台風19号は死者60人超、河川の氾濫47以上の大災害となった。 当然、農業と物流にも甚大な影響を及ぼしている。
キャベツの大産地、群馬県の嬬恋村では、複数の道路が土砂崩れで寸断され、出荷が二日間ストップした。 長野県は千曲川が氾濫し、北陸新幹線の基地が水没したが、このあたりはりんご園が多数ある地域で、全滅の憂き目にあった生産者が多数いる。 栃木はイチゴの栽培が盛んであり、生育中の苗がかなりの数ダメになったと聞き及ぶ。
自然災害が起こると、その翌日から「被害状況はどんなですか」という問い合わせが卸売市場にも殺到する。 一番(よく言えば)熱心に、(悪く言えば)しつこく聞いてくるのはやはり報道関係だ。 新聞、テレビである。 それは彼らの仕事であるから聞いてくるのは当然だ。 こちらもわかっている範囲で誠心誠意応える、あるいはそうするよう社員に指示する。
しかし、報道関係者を満足させられるような説明はまったくできない。 それだけの情報がまだ集まっていないからだ。
台風一過の日に、被害はいかほどか、と聞かれてもわかるはずがない。 まだ現地の人間は畑にすら入れてないのだから。
被害の程度の大きい人は、自分の命を守るのに精いっぱいの場合だってある。 そういう被災者に、ジャンジャン無責任に電話などできない。
ある程度のことが判明するにはやはり最低でも一週間程度はかかるのではないだろうか。 幸い北陸地方は被害らしい被害は出なかった模様だ。 今回は関東・東北のダメージが甚大だ。
しかし流通というのは回り回って全国に波及するというのもまた事実である。 当市場は栃木県から直接イチゴが入ってくることは少なく、愛知県がメインである。しかし、栃木に大被害が出たなら、いくら愛知が大丈夫であっても全国レベルで供給がひっ迫し、結果的に当市場も十分な愛知県産イチゴを確保できなくなる。相場も上がる。

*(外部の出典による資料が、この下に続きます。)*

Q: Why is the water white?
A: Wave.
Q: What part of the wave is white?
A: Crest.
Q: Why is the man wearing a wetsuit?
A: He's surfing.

まだまったく不透明な段階であるが、これから色々な品目で影響は出てくる。しかも長期的に。さらに、20号、21号の卵が発生しているという。 まったく読めない。 でも、だからこそ、青果物流通のプロが社会に必要となるのだ。
市場人は、自分の力で情報を集め、自分の力でそれを咀嚼しなければならない。